Recovery of bacillus spore contaminants from rough surfaces: a challenge to space mission cleanliness control

Abstract

Microbial contaminants on spacecraft can threaten the scientific integrity of space missions due to probable interference with life detection experiments. Therefore, space agencies measure the cultivable spore load ("bioburden") of a spacecraft. A recent study has reported an insufficient recovery of Bacillus atrophaeus spores from Vectran fabric, a typical spacecraft airbag material (A. Probst, R. Facius, R. Wirth, and C. Moissl-Eichinger, Appl. Environ. Microbiol. 76:5148-5158, 2010). Here, 10 different sampling methods were compared for B. atrophaeus spore recovery from this rough textile, revealing significantly different efficiencies (0.5 to 15.4%). The most efficient method, based on the wipe-rinse technique (foam-spatula protocol; 13.2% efficiency), was then compared to the current European Space Agency (ESA) standard wipe assay in sampling four different kinds of spacecraft-related surfaces. Results indicate that the novel protocol out-performed the standard method with an average efficiency of 41.1% compared to 13.9% for the standard method. Additional experiments were performed by sampling Vectran fabric seeded with seven different spore concentrations and five different Bacillus species (B. atrophaeus, B. anthracis Sterne, B. megaterium, B. thuringiensis, and B. safensis). Among these, B. atrophaeus spores were recovered with the highest (13.2%) efficiency and B. anthracis Sterne spores were recovered with the lowest (0.3%) efficiency. Different inoculation methods of seeding spores on test surfaces (spotting and aerosolization) resulted in different spore recovery efficiencies. The results of this study provide a step forward in understanding the spore distribution on and recovery from rough surfaces. The results presented will contribute relevant knowledge to the fields of astrobiology and B. anthracis research.

FIG. 1.

Scanning electron micrographs of different surfaces for recovery tests. White boxes indicate enlarged areas shown in the next picture of a series. Bars, 200 μm (row 1), 50 μm (row 2), and 20 μm (row 3). (A) Vectran fabric type A; (B) Vectran fabric type B; (C) carbon fiber-reinforced plastic (CFRP); (D) roughened CFRP.

FIG. 2.

Histogram of recovery efficiencies of B. atrophaeus spores (1,600 CFU per 400 cm² or 100 CFU per 25 cm²) from different surfaces using the foam-spatula protocol, the ESA standard wipe assay, and the nylon-flocked-swab protocol.

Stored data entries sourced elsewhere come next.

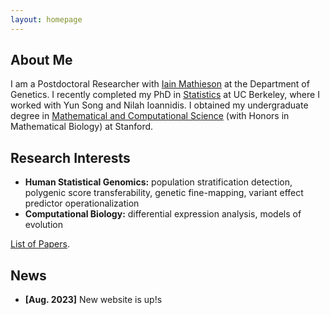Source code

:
 ```yaml
---
layout: homepage
---
```


## About Me

I am a Postdoctoral Researcher with [Iain Mathieson](https://www.med.upenn.edu/mathieson-lab/) at the Department of Genetics. I recently completed my PhD in [Statistics](https://statistics.berkeley.edu/) at UC Berkeley, where I worked with Yun Song and Nilah Ioannidis. I obtained my undergraduate degree in [Mathematical and Computational Science](https://mcs.stanford.edu/) (with Honors in Mathematical Biology) at Stanford.     

## Research Interests

- **Human Statistical Genomics:** population stratification detection, polygenic score transferability, genetic fine-mapping, variant effect predictor operationalization     
- **Computational Biology:** differential expression analysis, models of evolution    

[List of Papers](./research.html).

## News

- **[Aug. 2023]** New website is up!s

Error bars indicate the confidence interval (95%). CFRP, carbon fiber-reinforced plastic. The asterisk indicates that data are from the work of Probst et al. (30).

FIG. 3.

SEM images of the sponge material of the foam spatula (polyurethane, macrofoam). (A) Top view; bar, 500 μm. (B) Enlargement of the white box in panel A; bar, 50 μm. (C) Oblique view (85°); bar, 100 μm. (D) Enlargement of the white box in panel C; bar, 10 μm.

FIG. 4.

Scanning electron micrograph of Vectran fabric type A showing four fibers and B. atrophaeus spores spotted onto the surface (concentration, 1.3 × 10⁴ per mm²). Bar, 10 μm. A, spores free on fibers; B, spores between fibers; C, spores attached to free, thin fibers; D, spores in furrows of the fibers.

FIG. 5.

Histogram showing the statistical distribution of Bacillus spores on Vectran fabric type A. Defined localizations are according to Fig. 4. Spores were spotted onto the test surface if not stated otherwise. Numbers in parentheses give the numbers of preparations analyzed. Sp, spores.